Visioni d’Autore: al Cinéma Sala Pegasus il film Guerra e Pace

  • Letto 112
  • Sabato 5 giugno alle ore 17 incontro con il regista Massimo D’Anolfi. L’iniziativa è patrocinata da Emergency

    Nuovo appuntamento al Cinéma Sala Pegasus con “Visioni d’Autore”. Sabato 5 giugno alle ore 17.00, in occasione della proiezione del film Guerra e pace, è in programma l’incontro con il regista Massimo D’Anolfi.

    L’iniziativa è organizzata con il patrocinio di Emergency (saranno presenti i volontari con un banchetto informativo) e del Comune di Spoleto.

    Guerra e pace, pellicola in concorso alla 77ª Mostra internazionale d’arte cinematografica di Venezia, racconta l’ultracentenaria relazione tra cinema e guerra, dal loro primo incontro, nel lontano 1911, in occasione dell’invasione italiana in Libia, fino ai giorni nostri. Dalle sequenze filmate dai pionieri del cinema alle odierne riprese girate con gli smartphone dai cittadini del mondo, il passo appare brevissimo e la relazione tra cinema e guerra solidissima. Guerra e pace è una riflessione sulle immagini e, come in un grande romanzo scandito in quattro capitoli – passato remoto, passato prossimo, presente e futuro –, prova a ricomporre i frammenti della memoria visiva dai primi del Novecento a oggi e mette in scena la moltiplicazione delle visioni che, come un costante rumore di fondo, accompagnano le nostre attuali esistenze. Quattro importanti istituzioni europee ospitano la narrazione del nostro film e ne costituiscono la solida impalcatura spazio-temporale. Impalcatura in cui la pace e la guerra sembrano convivere e tenersi a bada a vicenda. Guerra e pace si interroga sulle conseguenze della guerra, sul senso della storia e della conservazione della memoria a beneficio delle future generazioni.

    COMMENTO DEI REGISTI

    La prima intuizione di Guerra e pace è nata un giorno di fronte un’ambasciata italiana in una capitale straniera.
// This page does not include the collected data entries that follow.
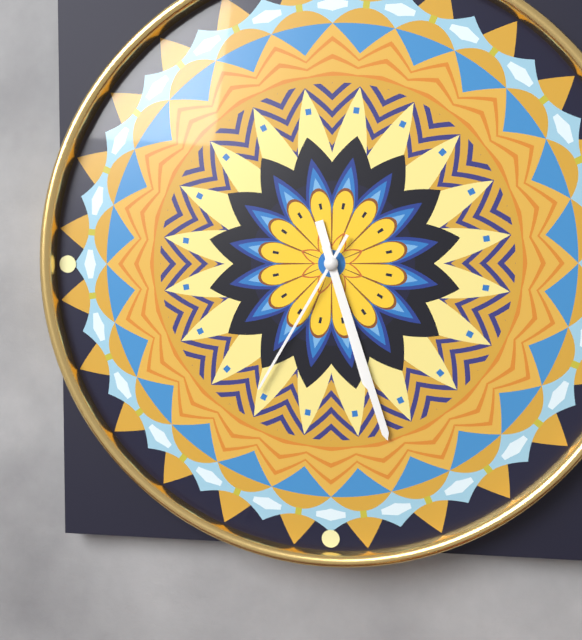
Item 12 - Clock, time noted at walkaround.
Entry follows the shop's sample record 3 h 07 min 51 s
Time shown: 5 h 27 min 35 s
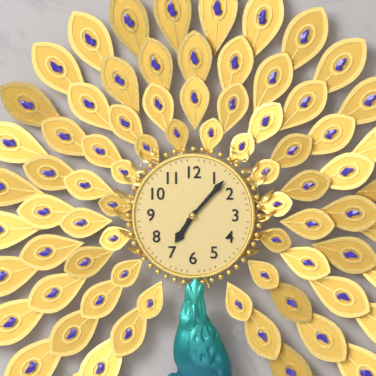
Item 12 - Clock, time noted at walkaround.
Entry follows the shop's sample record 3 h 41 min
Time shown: 7 h 07 min
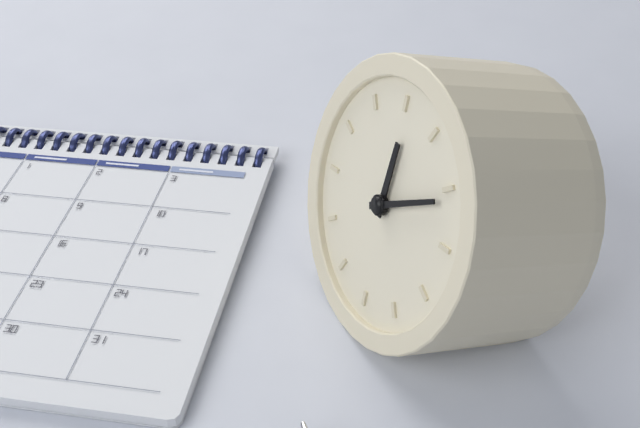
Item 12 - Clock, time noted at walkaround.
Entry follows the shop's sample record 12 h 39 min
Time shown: 12 h 11 min
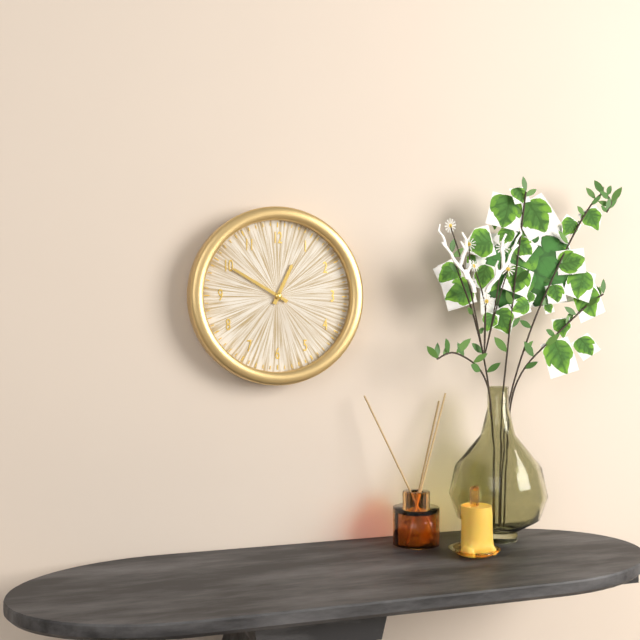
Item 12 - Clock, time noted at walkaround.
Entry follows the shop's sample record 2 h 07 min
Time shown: 12 h 50 min
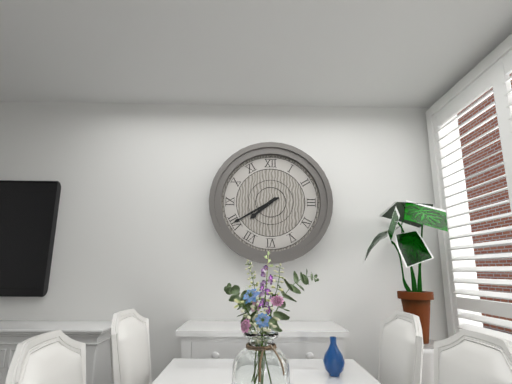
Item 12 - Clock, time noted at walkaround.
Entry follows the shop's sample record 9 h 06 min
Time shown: 7 h 40 min
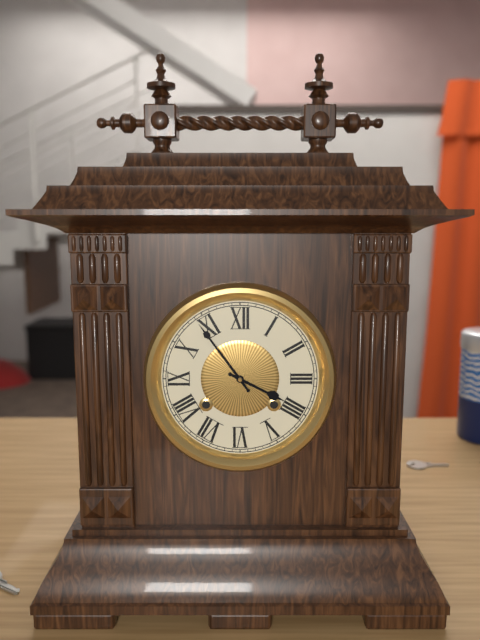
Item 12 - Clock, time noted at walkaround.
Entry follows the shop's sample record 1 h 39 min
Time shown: 3 h 54 min
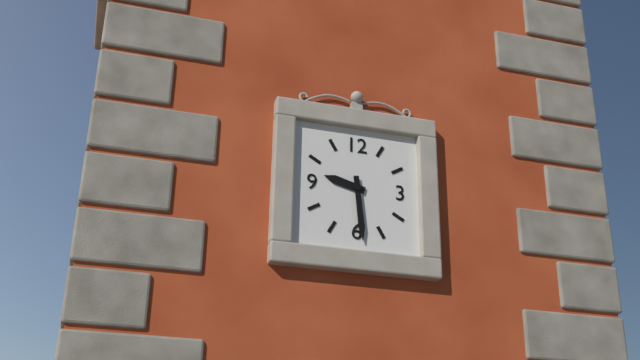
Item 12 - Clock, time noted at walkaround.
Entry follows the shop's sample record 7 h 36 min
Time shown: 9 h 29 min
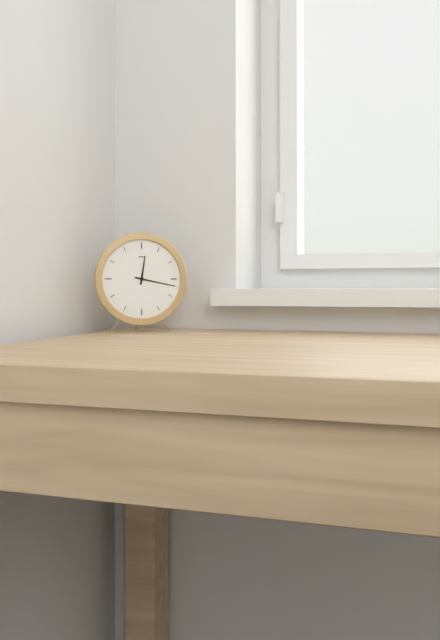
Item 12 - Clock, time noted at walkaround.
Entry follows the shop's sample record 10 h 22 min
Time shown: 12 h 17 min
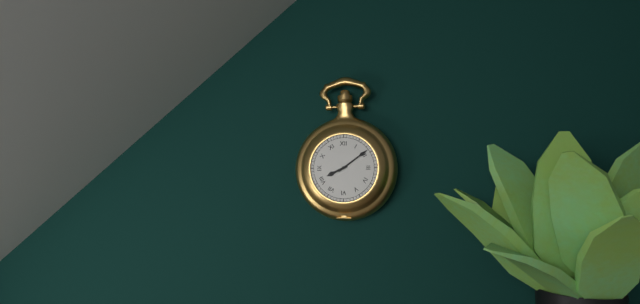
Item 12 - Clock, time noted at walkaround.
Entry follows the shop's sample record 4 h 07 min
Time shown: 8 h 09 min
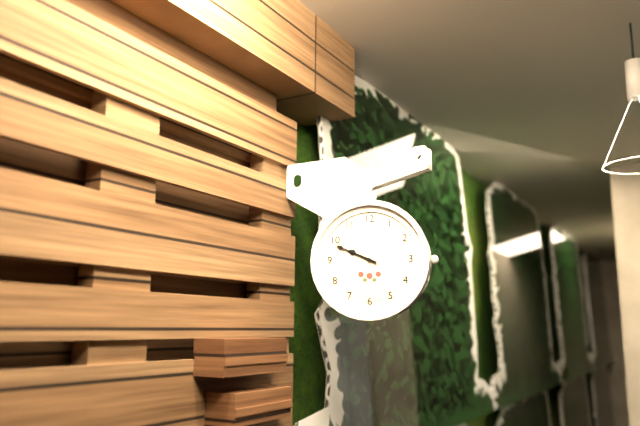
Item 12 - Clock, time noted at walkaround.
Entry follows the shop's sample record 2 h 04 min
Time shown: 9 h 49 min
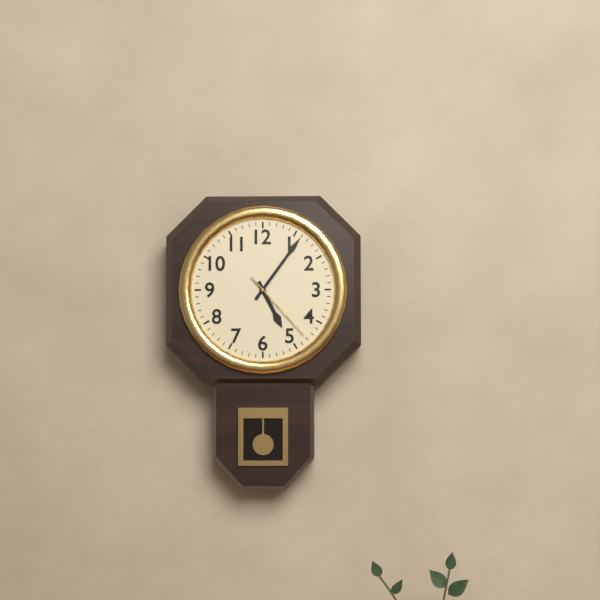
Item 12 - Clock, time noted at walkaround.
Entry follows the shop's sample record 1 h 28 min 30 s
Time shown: 5 h 06 min 23 s
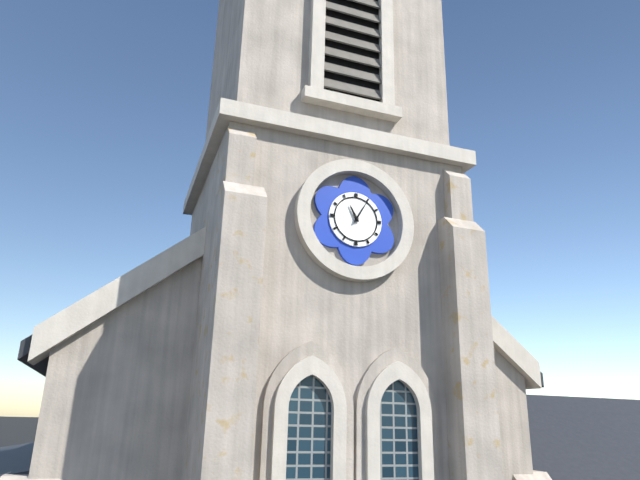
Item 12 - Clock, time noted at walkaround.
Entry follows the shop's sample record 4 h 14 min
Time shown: 11 h 05 min
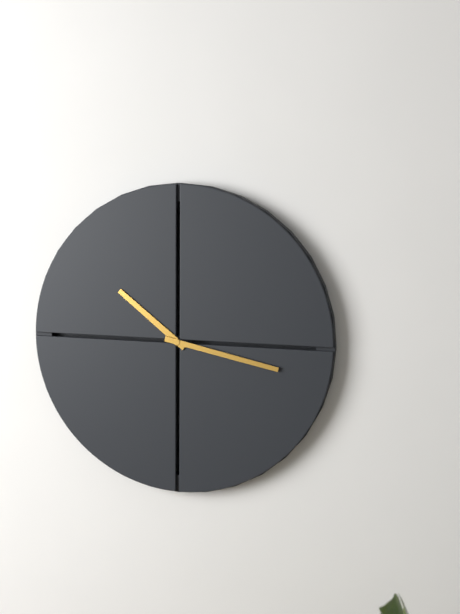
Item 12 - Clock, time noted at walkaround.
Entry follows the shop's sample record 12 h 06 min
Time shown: 10 h 17 min
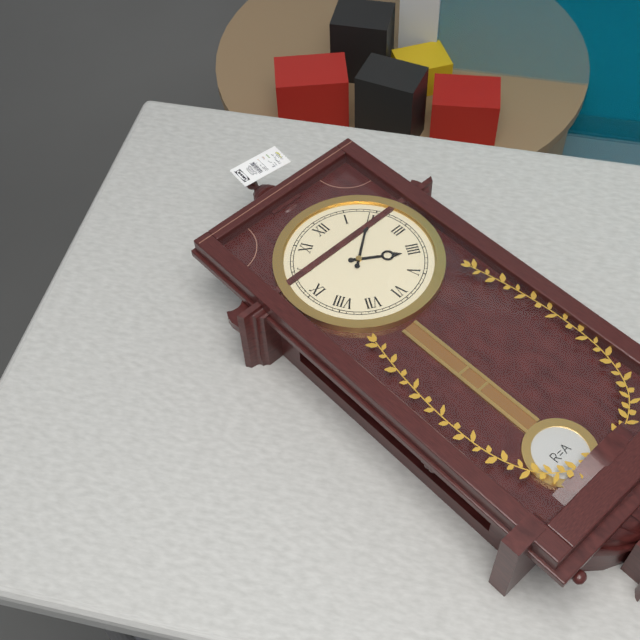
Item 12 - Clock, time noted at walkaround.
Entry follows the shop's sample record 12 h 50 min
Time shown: 4 h 09 min
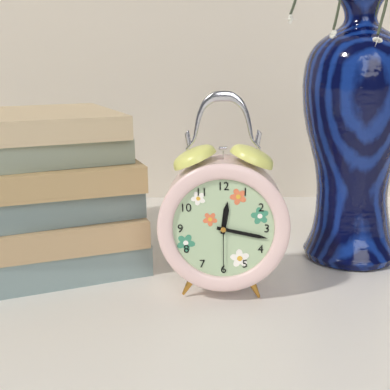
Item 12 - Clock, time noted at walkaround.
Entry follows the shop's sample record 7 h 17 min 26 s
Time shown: 12 h 17 min 30 s
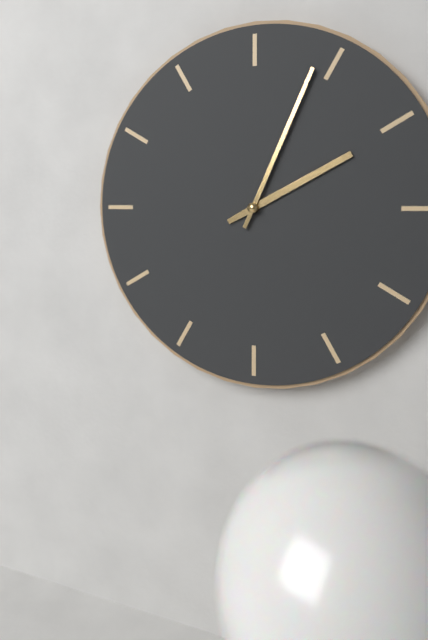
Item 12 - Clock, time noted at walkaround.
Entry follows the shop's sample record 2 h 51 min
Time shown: 2 h 04 min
Ci siamo domandati che funzione e che valore potessero avere ancora questi palazzi privilegiati e, più genericamente, quale fosse il senso dell’attività diplomatica in un mondo in cui la comunicazione e le notizie viaggiano a una velocità fuori da ogni controllo. Crediamo che oggi più che mai sia necessario ripensare agli strumenti che prevengono, limitano, contengono i conflitti in favore del dialogo tra uomini e istituzioni. Il cinema, fin dalle sue origini, ci mostra di aver avuto un legame fortissimo con la guerra più che con la pace, sia per lo spirito che ha attraversato la prima metà del secolo scorso, sia per l’intrinseca necessità di documentare gli eventi storici, sia per la reale difficoltà di filmare un processo di pace. Abbiamo dunque deciso di riflettere sulle immagini del passato e del presente non solo come strumento di guerra, ma anche come possibile strumento di pace.

     

    VISIONI D’AUTORE

    Il Cinéma Sala Pegasus, in collaborazione con l’Assessorato alla Cultura del Comune di Spoleto e Maia Associazione Culturale, organizza nel corso dell’anno cinematografico una serie di incontri con registi italiani per la presentazione di opere in prevalenza prime e seconde con l’obiettivo di dare voce al meglio della cinematografia contemporanea.

    La rassegna si avvale del fondamentale contributo di Maia Associazione Culturale nella persona di Graziella Bildesheim, professionista del settore che opera nel campo cinematografico a livello internazionale.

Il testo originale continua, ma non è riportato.